The Literary Merit of Morrowind
Gamers with Jobs has a piece looking at the literary achievement that is Morrowind. The author discusses the depth of Elder Scrolls III and contemplates the upcoming release of the fourth game in the series. From the article: "It comes down to this: In spite of my having devoted dozens of hours to conquering its enormity, I have only ever scratched the surface of Morrowind, the previous game in the Elder Scrolls series. I am frankly unprepared to move on to any further games in the series, knowing that there remains much to do in the previous installment. And with your permission, I would now like to inflict my piddling insecurities upon you, if only for a short time--after which, feel free to remove the wax."
I'm still in the first 1/3 of Morrowind, and enjoying it. I actually find the enormity of the game freeing--I'm gonna be playing this sucker so long, I don't feel any need to upgrade to an XBox 360 (or bigger PC) to take on Oblivion. By the time I "finish" Morrowind, Oblivion's going to be in the discount bin, or on the Platinum list.
It's kind of like the Everlasting Gobstopper of video games.
boobies... and horses, houses, and boats you could buy. and a lot more intuitive quick travel feature. those are good, too.
abort, retry, fail?
My outstanding memory of Daggerfall is finding out it had corrupted all of my save games after an all night session with the game. After I stopped screaming, I booted up the game again, and started playing a new character.
Not many games can have you coming back after that kind of abuse.
The article writer says that we've only just scratched the surface of Morrowind. Uh, sure, maybe that's true for him. While I personally got bored of the gameplay style and mentally cracked the system the game ran on (it became no fun to play the game. I still love the setting behind all the Elder Scrolls games, though), this is not true of a friend of mine.
This friend has, over the years, systematically worked through every aspect of Morrowind, Tribunal, and Bloodmoon. He's downloaded mods, made them himself, and played all he can. If you ask "But how? Morrowind is teh hueg!", well, the man started back when the game came out. Bloodmoon's been out for what, 2.5 years now?
The article's author is content with Morrowind for now, but for all us veterens who have been waiting for the next installment, Oblivion will "be like a fresh drink of water" (In the words of another friend.)
I think this is one of the best games ever.

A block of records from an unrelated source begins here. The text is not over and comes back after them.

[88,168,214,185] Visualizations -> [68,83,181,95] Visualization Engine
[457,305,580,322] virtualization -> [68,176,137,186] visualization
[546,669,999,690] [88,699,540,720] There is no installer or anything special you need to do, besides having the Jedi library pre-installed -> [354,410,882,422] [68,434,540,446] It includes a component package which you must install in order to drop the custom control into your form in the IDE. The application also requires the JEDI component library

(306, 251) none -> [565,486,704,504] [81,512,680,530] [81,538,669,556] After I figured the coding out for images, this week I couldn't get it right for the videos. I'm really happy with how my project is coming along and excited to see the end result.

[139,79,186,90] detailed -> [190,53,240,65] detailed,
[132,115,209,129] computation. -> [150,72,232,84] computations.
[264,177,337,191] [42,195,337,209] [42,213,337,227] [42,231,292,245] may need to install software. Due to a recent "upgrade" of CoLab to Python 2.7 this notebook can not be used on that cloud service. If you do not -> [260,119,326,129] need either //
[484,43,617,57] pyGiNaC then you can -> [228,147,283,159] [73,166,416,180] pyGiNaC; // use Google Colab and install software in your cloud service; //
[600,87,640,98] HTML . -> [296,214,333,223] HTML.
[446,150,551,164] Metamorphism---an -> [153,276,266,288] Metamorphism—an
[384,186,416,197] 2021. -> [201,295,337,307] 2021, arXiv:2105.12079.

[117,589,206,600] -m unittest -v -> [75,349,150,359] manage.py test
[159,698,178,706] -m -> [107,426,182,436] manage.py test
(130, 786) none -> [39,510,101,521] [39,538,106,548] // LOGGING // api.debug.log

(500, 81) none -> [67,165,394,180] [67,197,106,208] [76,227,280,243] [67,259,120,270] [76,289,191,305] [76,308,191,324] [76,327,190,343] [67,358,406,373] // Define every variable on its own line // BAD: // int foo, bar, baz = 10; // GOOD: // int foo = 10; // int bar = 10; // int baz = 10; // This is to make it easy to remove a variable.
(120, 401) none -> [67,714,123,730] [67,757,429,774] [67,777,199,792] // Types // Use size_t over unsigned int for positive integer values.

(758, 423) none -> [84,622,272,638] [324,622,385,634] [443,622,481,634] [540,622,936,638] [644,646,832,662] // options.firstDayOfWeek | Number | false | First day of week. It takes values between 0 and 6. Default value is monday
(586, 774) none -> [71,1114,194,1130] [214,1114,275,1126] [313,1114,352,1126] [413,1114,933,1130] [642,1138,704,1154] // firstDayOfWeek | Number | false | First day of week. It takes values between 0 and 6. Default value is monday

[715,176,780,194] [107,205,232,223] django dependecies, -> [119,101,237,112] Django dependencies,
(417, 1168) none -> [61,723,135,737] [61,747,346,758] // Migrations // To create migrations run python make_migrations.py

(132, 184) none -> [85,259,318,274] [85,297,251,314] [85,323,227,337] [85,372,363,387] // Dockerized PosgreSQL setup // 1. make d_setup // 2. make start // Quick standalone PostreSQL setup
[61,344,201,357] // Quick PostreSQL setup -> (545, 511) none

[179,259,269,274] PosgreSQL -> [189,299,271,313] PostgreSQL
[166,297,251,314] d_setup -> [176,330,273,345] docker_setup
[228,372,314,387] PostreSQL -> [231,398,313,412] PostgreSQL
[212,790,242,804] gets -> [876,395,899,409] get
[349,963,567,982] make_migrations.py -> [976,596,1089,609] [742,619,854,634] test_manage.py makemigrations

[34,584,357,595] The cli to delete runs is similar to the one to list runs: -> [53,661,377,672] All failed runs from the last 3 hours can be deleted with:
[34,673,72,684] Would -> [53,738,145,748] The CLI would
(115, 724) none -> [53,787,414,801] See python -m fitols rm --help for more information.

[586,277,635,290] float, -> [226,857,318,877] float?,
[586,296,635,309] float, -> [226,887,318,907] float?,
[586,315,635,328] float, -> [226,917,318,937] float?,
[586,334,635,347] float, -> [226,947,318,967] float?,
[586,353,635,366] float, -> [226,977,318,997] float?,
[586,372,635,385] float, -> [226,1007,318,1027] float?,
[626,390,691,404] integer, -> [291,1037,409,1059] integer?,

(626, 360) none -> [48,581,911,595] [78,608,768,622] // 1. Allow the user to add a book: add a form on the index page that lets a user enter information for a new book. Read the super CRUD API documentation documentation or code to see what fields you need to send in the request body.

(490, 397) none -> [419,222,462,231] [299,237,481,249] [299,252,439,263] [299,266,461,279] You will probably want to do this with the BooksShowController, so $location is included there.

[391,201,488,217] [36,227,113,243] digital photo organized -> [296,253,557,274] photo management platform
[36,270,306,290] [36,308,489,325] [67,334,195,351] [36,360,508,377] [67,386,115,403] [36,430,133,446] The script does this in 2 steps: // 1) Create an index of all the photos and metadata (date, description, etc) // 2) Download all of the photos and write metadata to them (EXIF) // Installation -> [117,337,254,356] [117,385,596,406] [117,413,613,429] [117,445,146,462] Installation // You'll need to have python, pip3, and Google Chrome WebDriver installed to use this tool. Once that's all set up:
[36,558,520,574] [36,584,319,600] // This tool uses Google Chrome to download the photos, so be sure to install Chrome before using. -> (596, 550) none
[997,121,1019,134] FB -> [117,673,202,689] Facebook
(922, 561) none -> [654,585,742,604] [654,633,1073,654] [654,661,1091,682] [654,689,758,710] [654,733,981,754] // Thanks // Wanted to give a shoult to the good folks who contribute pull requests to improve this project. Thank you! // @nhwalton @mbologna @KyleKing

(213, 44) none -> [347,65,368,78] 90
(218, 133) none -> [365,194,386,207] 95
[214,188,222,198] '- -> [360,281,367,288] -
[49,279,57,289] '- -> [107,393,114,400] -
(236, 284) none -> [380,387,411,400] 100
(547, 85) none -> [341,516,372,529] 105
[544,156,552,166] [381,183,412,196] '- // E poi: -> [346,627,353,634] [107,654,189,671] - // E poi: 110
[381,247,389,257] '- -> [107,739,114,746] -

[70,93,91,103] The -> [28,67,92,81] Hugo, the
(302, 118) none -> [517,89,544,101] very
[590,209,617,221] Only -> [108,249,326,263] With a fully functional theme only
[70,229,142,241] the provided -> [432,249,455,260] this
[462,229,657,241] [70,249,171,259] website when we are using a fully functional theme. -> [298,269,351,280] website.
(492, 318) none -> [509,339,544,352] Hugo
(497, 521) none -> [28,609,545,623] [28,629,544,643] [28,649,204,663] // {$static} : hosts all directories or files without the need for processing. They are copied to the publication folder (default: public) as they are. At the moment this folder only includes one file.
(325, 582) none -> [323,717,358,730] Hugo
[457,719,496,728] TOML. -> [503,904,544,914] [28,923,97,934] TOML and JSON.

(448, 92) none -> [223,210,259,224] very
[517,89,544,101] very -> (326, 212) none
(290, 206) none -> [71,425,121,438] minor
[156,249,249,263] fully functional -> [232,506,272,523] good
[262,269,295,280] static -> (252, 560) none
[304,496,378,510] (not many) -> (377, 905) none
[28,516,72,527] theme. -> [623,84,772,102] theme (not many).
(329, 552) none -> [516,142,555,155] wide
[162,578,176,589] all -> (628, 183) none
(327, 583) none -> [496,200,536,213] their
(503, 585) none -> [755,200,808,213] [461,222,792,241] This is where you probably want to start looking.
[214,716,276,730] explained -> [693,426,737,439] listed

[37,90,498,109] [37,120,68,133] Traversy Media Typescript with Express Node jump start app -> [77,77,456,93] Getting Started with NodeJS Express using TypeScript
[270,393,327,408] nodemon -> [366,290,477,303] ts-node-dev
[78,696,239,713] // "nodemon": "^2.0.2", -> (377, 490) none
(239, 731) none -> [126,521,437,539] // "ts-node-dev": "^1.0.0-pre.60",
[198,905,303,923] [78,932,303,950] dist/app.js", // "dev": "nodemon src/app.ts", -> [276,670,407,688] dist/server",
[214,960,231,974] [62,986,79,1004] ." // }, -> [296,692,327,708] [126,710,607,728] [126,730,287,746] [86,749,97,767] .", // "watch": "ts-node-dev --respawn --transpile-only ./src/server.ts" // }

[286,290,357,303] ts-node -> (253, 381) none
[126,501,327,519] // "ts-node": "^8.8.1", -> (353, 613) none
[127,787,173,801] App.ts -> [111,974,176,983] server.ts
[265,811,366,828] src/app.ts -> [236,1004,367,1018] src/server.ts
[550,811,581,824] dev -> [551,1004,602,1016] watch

The graphics, hm, maybe. The freedom, yes, interesting. The depth and complexity, again, is only a brick in a larger wall. The usual "gamer values" all apply to this title, no doubts.
But still, what I found really astonishing during countless hours in Vvardenfell was the literature: the raw amount of "things to read" is per se staggering, but has also what I consider an extremely well done achievement, and done particularly well in Morrowind.
Every event of history has been recorded with the "natural" bias and spin of the writer and the faction recording it. It's filology and storiography at its best, and the authors needed to take uttermost care in proposing different viewpoints on "facts" that are invariably narrated by a biased narrator.
All the major events of the plots are written down in at least a couple of factions' "official version". And if you listen to each faction, each and every one of them is deeply convinced that their official version is THE only reasonable version.
And IMHO to discover what really happened is the true quest of the game. Deciding who's right and who's wrong. Or who is enough right for you to follow and enough wrong for you to fight against, is in itself a breathtaking experience. Like in real world, you have views on facts, never raw facts, to help you form your own opinion on what's your duty to accomplish.
I think this aspect alone - very often misunderstood and underestimated by gamers and reviewers - is what makes me put TESIII:Morrowind on the pedestal of best game ever.
The rest of more mundane achievements, technical or strictly gameplay oriented, are minor compared to this aspect, merely functional, if you wish, to the presentation of a world where the Truth is never only one.
I'm very, very glad this game and its expansions still work decently on my aging linux+cedega rig. Till I bought cedega, I kept a win partition only for it.
... in addition to the 360 version[, which] seems to keep getting graphically downgraded.
Show me one article that states the 360 version is being graphically downgraded and I'll show you multiple articles that claim the graphical difference to be marginal, at best.
Of course the PC version will get patches sooner, but Bethesda can always include them with downloadable content through Xbox Live for 360 owners, if need be. The Xbox 360 is a static set of hardware, so testing on it is far more reliable than the near-infinite PC configurations. This fact alone makes it far more likely that the game will run better on an X360 than a random PC. Not to mention that Morrowind was essentially a console port of the PC version, while Oblivion was developed specifically for the X360, as well as the PC.
Then again, the PC version enables users to create their own content, adding dozens, if not hundreds, of hours to an already lengthy game. That is, in my opinion, the biggest advantage of picking up the PC version over the console one.